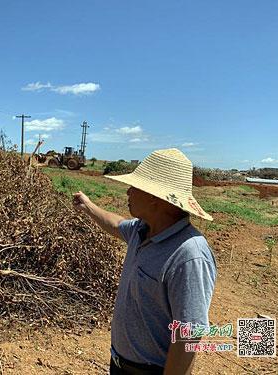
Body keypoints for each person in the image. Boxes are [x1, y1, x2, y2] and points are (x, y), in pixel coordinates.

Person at [73, 148, 216, 375]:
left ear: (154, 197)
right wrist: (88, 206)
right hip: (119, 363)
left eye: (136, 186)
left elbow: (188, 335)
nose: (128, 191)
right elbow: (115, 223)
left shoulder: (189, 255)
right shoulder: (142, 230)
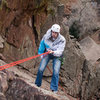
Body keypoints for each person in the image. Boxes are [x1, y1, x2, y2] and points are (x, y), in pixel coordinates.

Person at [35, 24, 66, 92]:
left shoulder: (62, 40)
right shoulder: (46, 36)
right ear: (51, 31)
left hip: (57, 55)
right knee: (41, 69)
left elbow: (60, 51)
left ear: (58, 33)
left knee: (55, 71)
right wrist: (41, 54)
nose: (53, 34)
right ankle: (37, 84)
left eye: (55, 33)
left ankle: (54, 89)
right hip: (47, 53)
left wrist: (53, 52)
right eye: (53, 32)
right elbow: (42, 45)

*What to produce*.
Whenever a line in the records above contains the string "left", copy that line.

*Exercise response*.
left ear: (154, 197)
left eye: (136, 186)
left elbow: (188, 335)
left shoulder: (189, 255)
left shoulder: (62, 40)
left hip: (57, 55)
left elbow: (60, 51)
left ear: (58, 33)
left knee: (55, 71)
left eye: (55, 33)
left ankle: (54, 89)
left wrist: (53, 52)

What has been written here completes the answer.